▸ **Task requirements**
Reproduce every one of the following entries word for word.

#### Input material ####

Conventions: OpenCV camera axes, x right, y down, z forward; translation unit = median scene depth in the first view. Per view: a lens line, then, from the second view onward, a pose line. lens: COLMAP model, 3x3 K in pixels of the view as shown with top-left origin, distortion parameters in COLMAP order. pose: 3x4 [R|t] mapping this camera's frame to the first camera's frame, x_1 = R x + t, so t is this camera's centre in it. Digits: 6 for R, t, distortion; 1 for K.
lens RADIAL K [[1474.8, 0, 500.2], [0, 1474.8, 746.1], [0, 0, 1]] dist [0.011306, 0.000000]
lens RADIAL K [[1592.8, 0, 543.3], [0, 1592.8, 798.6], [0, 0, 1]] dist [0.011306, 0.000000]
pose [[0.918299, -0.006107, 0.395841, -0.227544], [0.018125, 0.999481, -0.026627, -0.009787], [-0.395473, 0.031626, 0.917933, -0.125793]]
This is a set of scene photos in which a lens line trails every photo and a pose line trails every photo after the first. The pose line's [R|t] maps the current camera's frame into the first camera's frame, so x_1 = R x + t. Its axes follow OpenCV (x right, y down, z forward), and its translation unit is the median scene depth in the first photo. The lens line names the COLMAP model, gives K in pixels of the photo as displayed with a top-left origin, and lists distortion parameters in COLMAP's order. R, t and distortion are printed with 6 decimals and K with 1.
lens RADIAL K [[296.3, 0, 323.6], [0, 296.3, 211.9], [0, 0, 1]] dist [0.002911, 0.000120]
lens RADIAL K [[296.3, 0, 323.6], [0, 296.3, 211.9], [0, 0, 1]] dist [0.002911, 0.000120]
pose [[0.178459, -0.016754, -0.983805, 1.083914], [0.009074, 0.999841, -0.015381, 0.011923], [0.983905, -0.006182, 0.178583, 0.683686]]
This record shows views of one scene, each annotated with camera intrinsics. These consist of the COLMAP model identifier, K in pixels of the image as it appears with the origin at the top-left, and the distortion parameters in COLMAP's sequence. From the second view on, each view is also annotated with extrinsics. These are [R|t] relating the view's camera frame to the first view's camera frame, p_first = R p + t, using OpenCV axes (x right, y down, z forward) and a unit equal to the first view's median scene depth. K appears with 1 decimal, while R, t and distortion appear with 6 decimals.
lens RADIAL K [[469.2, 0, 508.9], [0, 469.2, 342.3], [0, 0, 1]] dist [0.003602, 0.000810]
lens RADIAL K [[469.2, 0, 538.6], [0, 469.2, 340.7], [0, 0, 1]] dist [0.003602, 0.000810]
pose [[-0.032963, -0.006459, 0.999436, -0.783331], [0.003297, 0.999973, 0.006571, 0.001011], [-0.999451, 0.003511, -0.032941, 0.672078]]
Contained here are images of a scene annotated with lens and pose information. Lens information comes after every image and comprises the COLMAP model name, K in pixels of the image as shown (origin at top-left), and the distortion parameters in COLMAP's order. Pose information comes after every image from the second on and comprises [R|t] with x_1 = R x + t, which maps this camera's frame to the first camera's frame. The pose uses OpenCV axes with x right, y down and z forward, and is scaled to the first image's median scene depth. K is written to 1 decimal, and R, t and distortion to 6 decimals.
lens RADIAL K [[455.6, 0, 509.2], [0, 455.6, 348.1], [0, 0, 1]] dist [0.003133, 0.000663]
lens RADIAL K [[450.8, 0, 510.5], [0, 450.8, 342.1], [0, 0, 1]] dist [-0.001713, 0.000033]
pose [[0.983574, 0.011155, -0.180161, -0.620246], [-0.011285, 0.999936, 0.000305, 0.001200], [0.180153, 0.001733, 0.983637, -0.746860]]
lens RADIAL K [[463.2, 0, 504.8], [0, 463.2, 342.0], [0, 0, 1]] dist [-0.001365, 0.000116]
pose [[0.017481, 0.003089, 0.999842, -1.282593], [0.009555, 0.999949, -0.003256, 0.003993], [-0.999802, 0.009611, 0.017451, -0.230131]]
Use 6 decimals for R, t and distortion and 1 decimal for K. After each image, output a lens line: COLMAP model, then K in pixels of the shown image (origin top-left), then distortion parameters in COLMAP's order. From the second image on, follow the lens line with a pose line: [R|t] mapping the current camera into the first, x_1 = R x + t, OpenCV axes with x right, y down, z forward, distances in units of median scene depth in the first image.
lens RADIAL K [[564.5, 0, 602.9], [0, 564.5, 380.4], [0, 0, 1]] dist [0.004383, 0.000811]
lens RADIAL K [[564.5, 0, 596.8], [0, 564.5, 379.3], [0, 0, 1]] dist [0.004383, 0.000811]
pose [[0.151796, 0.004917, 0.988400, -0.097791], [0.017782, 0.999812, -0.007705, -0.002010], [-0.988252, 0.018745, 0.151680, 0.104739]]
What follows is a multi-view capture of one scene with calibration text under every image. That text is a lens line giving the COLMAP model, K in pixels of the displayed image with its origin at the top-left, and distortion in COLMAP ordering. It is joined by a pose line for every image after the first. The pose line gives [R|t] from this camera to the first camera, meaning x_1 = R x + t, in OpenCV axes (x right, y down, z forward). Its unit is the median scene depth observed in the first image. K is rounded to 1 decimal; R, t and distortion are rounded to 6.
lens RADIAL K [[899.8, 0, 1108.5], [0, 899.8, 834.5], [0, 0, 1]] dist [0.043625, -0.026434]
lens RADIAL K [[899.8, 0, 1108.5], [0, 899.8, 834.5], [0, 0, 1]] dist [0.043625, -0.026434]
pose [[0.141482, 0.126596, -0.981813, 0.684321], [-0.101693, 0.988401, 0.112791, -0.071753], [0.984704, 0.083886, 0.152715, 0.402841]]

####

▸ **Response**
Conventions: OpenCV camera axes, x right, y down, z forward; translation unit = median scene depth in the first view. Per view: a lens line, then, from the second view onward, a pose line. lens: COLMAP model, 3x3 K in pixels of the view as shown with top-left origin, distortion parameters in COLMAP order. pose: 3x4 [R|t] mapping this camera's frame to the first camera's frame, x_1 = R x + t, so t is this camera's centre in it. Digits: 6 for R, t, distortion; 1 for K.
lens RADIAL K [[1474.8, 0, 500.2], [0, 1474.8, 746.1], [0, 0, 1]] dist [0.011306, 0.000000]
lens RADIAL K [[1592.8, 0, 543.3], [0, 1592.8, 798.6], [0, 0, 1]] dist [0.011306, 0.000000]
pose [[0.918299, -0.006107, 0.395841, -0.227544], [0.018125, 0.999481, -0.026627, -0.009787], [-0.395473, 0.031626, 0.917933, -0.125793]]
This is a set of scene photos in which a lens line trails every photo and a pose line trails every photo after the first. The pose line's [R|t] maps the current camera's frame into the first camera's frame, so x_1 = R x + t. Its axes follow OpenCV (x right, y down, z forward), and its translation unit is the median scene depth in the first photo. The lens line names the COLMAP model, gives K in pixels of the photo as displayed with a top-left origin, and lists distortion parameters in COLMAP's order. R, t and distortion are printed with 6 decimals and K with 1.
lens RADIAL K [[296.3, 0, 323.6], [0, 296.3, 211.9], [0, 0, 1]] dist [0.002911, 0.000120]
lens RADIAL K [[296.3, 0, 323.6], [0, 296.3, 211.9], [0, 0, 1]] dist [0.002911, 0.000120]
pose [[0.178459, -0.016754, -0.983805, 1.083914], [0.009074, 0.999841, -0.015381, 0.011923], [0.983905, -0.006182, 0.178583, 0.683686]]
This record shows views of one scene, each annotated with camera intrinsics. These consist of the COLMAP model identifier, K in pixels of the image as it appears with the origin at the top-left, and the distortion parameters in COLMAP's sequence. From the second view on, each view is also annotated with extrinsics. These are [R|t] relating the view's camera frame to the first view's camera frame, p_first = R p + t, using OpenCV axes (x right, y down, z forward) and a unit equal to the first view's median scene depth. K appears with 1 decimal, while R, t and distortion appear with 6 decimals.
lens RADIAL K [[469.2, 0, 508.9], [0, 469.2, 342.3], [0, 0, 1]] dist [0.003602, 0.000810]
lens RADIAL K [[469.2, 0, 538.6], [0, 469.2, 340.7], [0, 0, 1]] dist [0.003602, 0.000810]
pose [[-0.032963, -0.006459, 0.999436, -0.783331], [0.003297, 0.999973, 0.006571, 0.001011], [-0.999451, 0.003511, -0.032941, 0.672078]]
Contained here are images of a scene annotated with lens and pose information. Lens information comes after every image and comprises the COLMAP model name, K in pixels of the image as shown (origin at top-left), and the distortion parameters in COLMAP's order. Pose information comes after every image from the second on and comprises [R|t] with x_1 = R x + t, which maps this camera's frame to the first camera's frame. The pose uses OpenCV axes with x right, y down and z forward, and is scaled to the first image's median scene depth. K is written to 1 decimal, and R, t and distortion to 6 decimals.
lens RADIAL K [[455.6, 0, 509.2], [0, 455.6, 348.1], [0, 0, 1]] dist [0.003133, 0.000663]
lens RADIAL K [[450.8, 0, 510.5], [0, 450.8, 342.1], [0, 0, 1]] dist [-0.001713, 0.000033]
pose [[0.983574, 0.011155, -0.180161, -0.620246], [-0.011285, 0.999936, 0.000305, 0.001200], [0.180153, 0.001733, 0.983637, -0.746860]]
lens RADIAL K [[463.2, 0, 504.8], [0, 463.2, 342.0], [0, 0, 1]] dist [-0.001365, 0.000116]
pose [[0.017481, 0.003089, 0.999842, -1.282593], [0.009555, 0.999949, -0.003256, 0.003993], [-0.999802, 0.009611, 0.017451, -0.230131]]
Use 6 decimals for R, t and distortion and 1 decimal for K. After each image, output a lens line: COLMAP model, then K in pixels of the shown image (origin top-left), then distortion parameters in COLMAP's order. From the second image on, follow the lens line with a pose line: [R|t] mapping the current camera into the first, x_1 = R x + t, OpenCV axes with x right, y down, z forward, distances in units of median scene depth in the first image.
lens RADIAL K [[564.5, 0, 602.9], [0, 564.5, 380.4], [0, 0, 1]] dist [0.004383, 0.000811]
lens RADIAL K [[564.5, 0, 596.8], [0, 564.5, 379.3], [0, 0, 1]] dist [0.004383, 0.000811]
pose [[0.151796, 0.004917, 0.988400, -0.097791], [0.017782, 0.999812, -0.007705, -0.002010], [-0.988252, 0.018745, 0.151680, 0.104739]]
What follows is a multi-view capture of one scene with calibration text under every image. That text is a lens line giving the COLMAP model, K in pixels of the displayed image with its origin at the top-left, and distortion in COLMAP ordering. It is joined by a pose line for every image after the first. The pose line gives [R|t] from this camera to the first camera, meaning x_1 = R x + t, in OpenCV axes (x right, y down, z forward). Its unit is the median scene depth observed in the first image. K is rounded to 1 decimal; R, t and distortion are rounded to 6.
lens RADIAL K [[899.8, 0, 1108.5], [0, 899.8, 834.5], [0, 0, 1]] dist [0.043625, -0.026434]
lens RADIAL K [[899.8, 0, 1108.5], [0, 899.8, 834.5], [0, 0, 1]] dist [0.043625, -0.026434]
pose [[0.141482, 0.126596, -0.981813, 0.684321], [-0.101693, 0.988401, 0.112791, -0.071753], [0.984704, 0.083886, 0.152715, 0.402841]]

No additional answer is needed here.